# Start of Extract provided

# Cav defintely not going to Sky



## gizzard (Oct 5, 2005)

And here's why: Sky has a pretty settled squad based primarily around stage racers with Wiggins, Boasson Hagen, Lofkvist (and Kennaugh waiting in the wings). Okay, Boasson Hagen is pretty much an all-rounder. I think it's extremely unlikely that Brailsford will employ Cavendish (together with one or two of his current train like Bak and Eisel) as it will be very difficult for fight on both the GC and sprint fronts in the grand tours. They can do one or the other, but not both. Fact.


----------



## baker921 (Jul 20, 2007)

gizzard said:


> it will be very difficult for fight on both the GC and sprint fronts in the grand tours. Fact.


Not necessarily, although I agree that fighting for both jerseys would be a step too far. This years TdF was atypically tough in that even the "sprinter" stages were pretty hilly. Also with a dedicated HTC sprint team the whole peloton sat back and left it to them to do all the work.
Cavendish has won a Green jersey now and may be happy to just pick off stage wins on the flatter stages. If he does not contest the Green there will be added incentives for other teams to share in pulling back the breaks. Also not putting all the teams hopes on Wiggins' shoulders will spread the load and if Cav gets some wins help the whole teams morale. I appreciate that fatigue is cumulative but at this level winning is as much a mental thing as a physical one. I think on balance Cavendish could, if used carefully, add far more than he takes in terms of the teams GC chances.


----------



## gizzard (Oct 5, 2005)

baker921 said:


> Not necessarily, although I agree that fighting for both jerseys would be a step too far. This years TdF was atypically tough in that even the "sprinter" stages were pretty hilly. Also with a dedicated HTC sprint team the whole peloton sat back and left it to them to do all the work.
> Cavendish has won a Green jersey now and may be happy to just pick off stage wins on the flatter stages. If he does not contest the Green there will be added incentives for other teams to share in pulling back the breaks. Also not putting all the teams hopes on Wiggins' shoulders will spread the load and if Cav gets some wins help the whole teams morale. I appreciate that fatigue is cumulative but at this level winning is as much a mental thing as a physical one. I think on balance Cavendish could, if used carefully, add far more than he takes in terms of the teams GC chances.

# End of Extract provided

■ Given instruction 1 ■
Swap "Brailsford" for "the team boss" and write out the forum thread between "And here's why: Sky" and "(Jul 20, 2007)", inclusive.
■ Given instruction 2 ■
In the forum thread, which Sky rider is called pretty much an all-rounder?
The material after this point has nothing to do with the forum thread.

# Start of Dataset content

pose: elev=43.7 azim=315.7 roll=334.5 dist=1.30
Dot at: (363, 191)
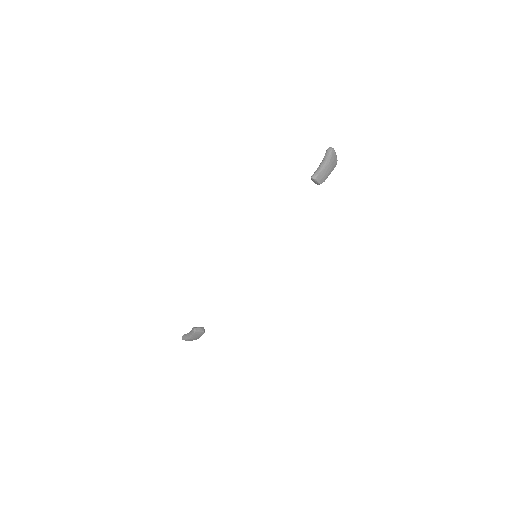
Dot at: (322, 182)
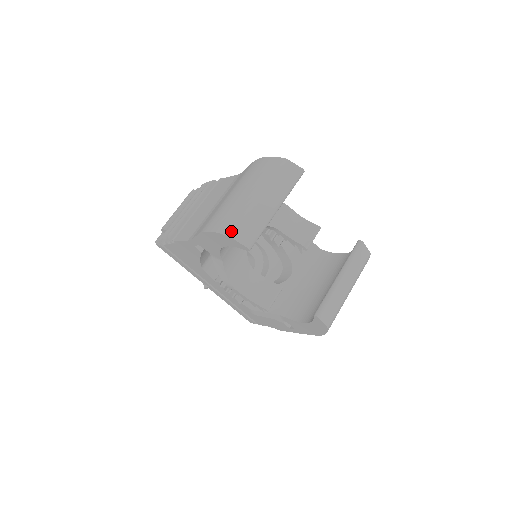
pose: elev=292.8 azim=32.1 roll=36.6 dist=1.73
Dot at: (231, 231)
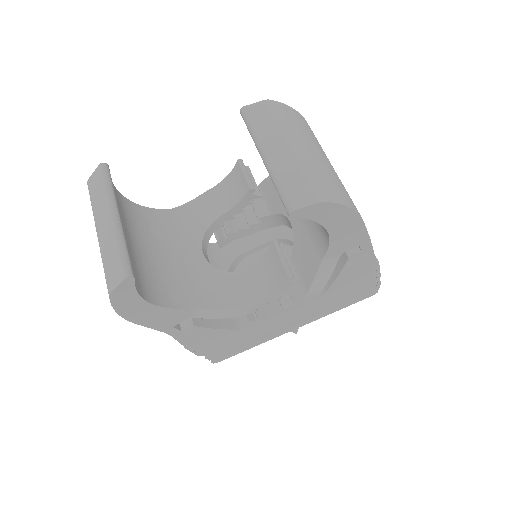
Dot at: occluded
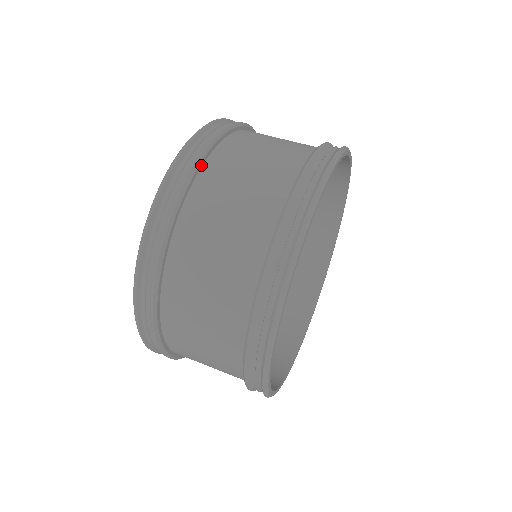
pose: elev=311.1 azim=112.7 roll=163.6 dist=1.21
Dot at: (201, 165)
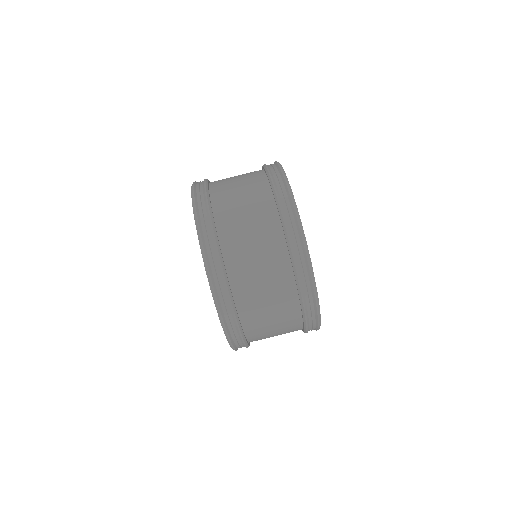
Dot at: (211, 206)
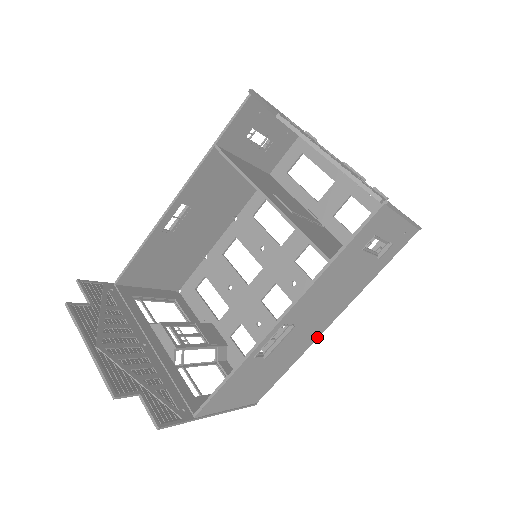
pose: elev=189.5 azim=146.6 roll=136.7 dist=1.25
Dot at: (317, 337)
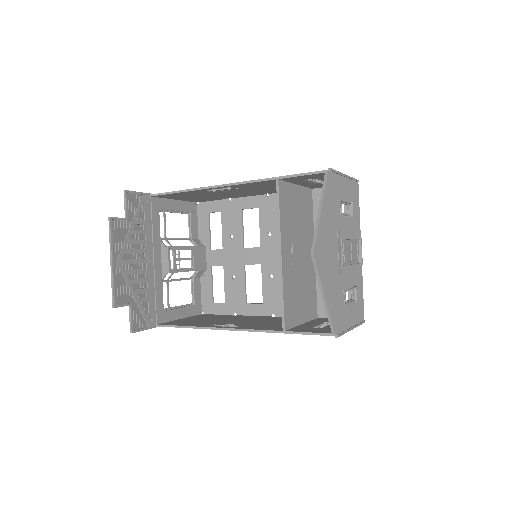
Dot at: occluded
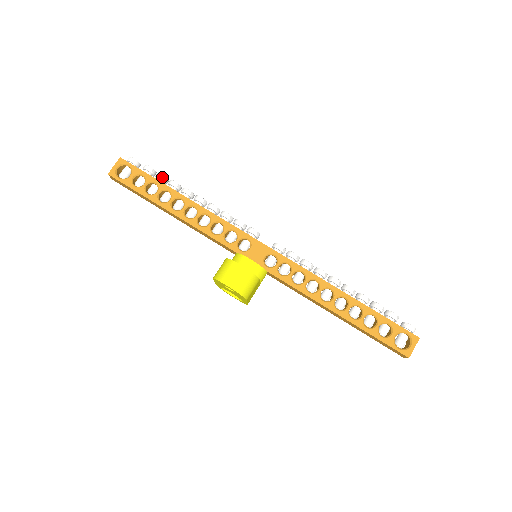
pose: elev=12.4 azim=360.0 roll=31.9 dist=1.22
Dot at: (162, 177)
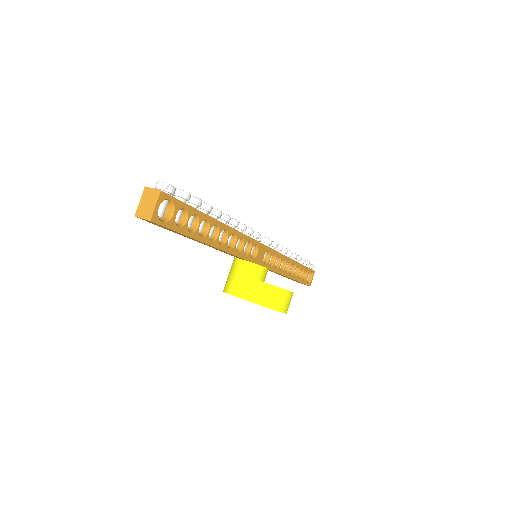
Dot at: (201, 204)
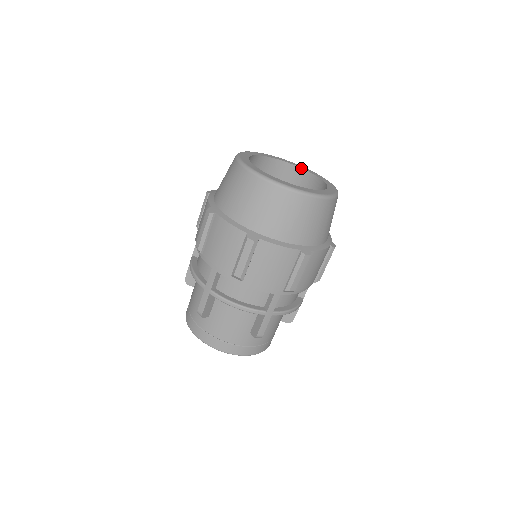
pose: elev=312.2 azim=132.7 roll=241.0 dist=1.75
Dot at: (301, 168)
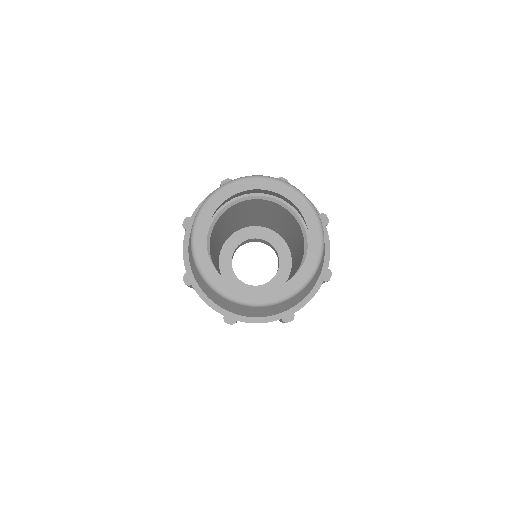
Dot at: (243, 191)
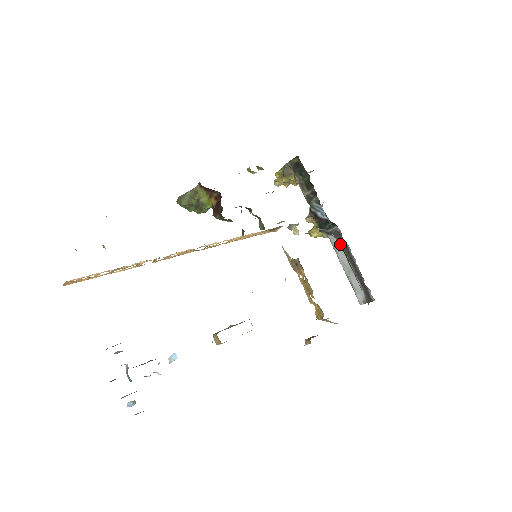
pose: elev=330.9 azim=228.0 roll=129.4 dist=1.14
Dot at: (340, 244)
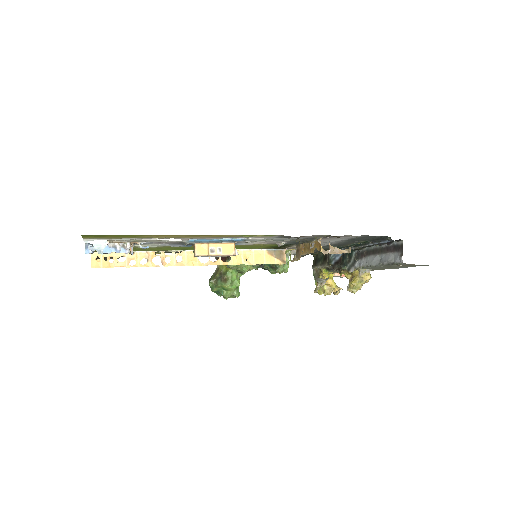
Dot at: (354, 248)
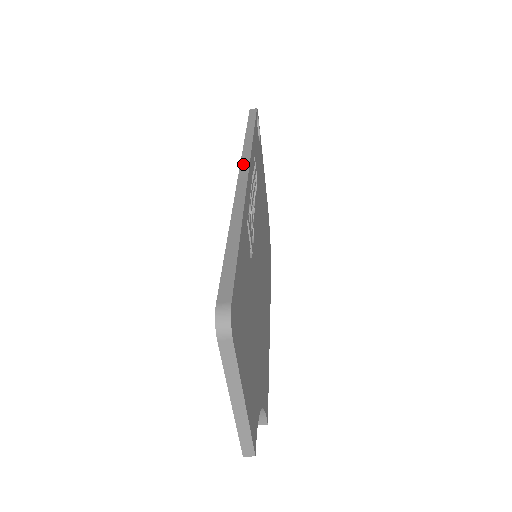
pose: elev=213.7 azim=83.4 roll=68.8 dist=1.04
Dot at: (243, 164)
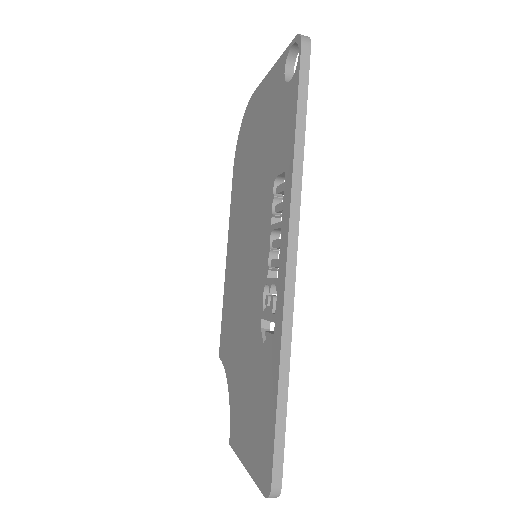
Dot at: (291, 242)
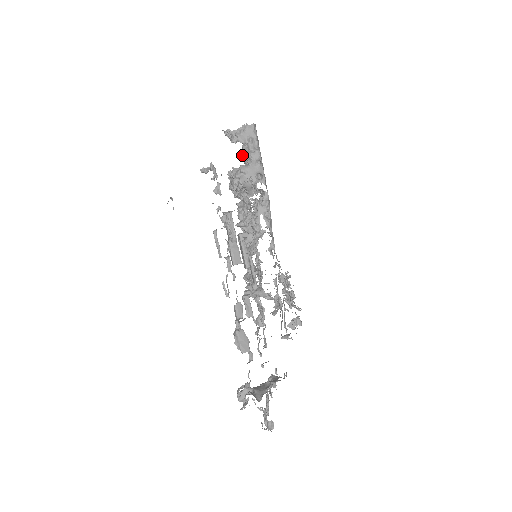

# End of Dataset content

■ Worked solution 1 ■
And here's why: Sky has a pretty settled squad based primarily around stage racers with Wiggins, Boasson Hagen, Lofkvist (and Kennaugh waiting in the wings). Okay, Boasson Hagen is pretty much an all-rounder. I think it's extremely unlikely that the team boss will employ Cavendish (together with one or two of his current train like Bak and Eisel) as it will be very difficult for fight on both the GC and sprint fronts in the grand tours. They can do one or the other, but not both. Fact.


----------



## baker921 (Jul 20, 2007)

■ Worked solution 2 ■
Boasson Hagen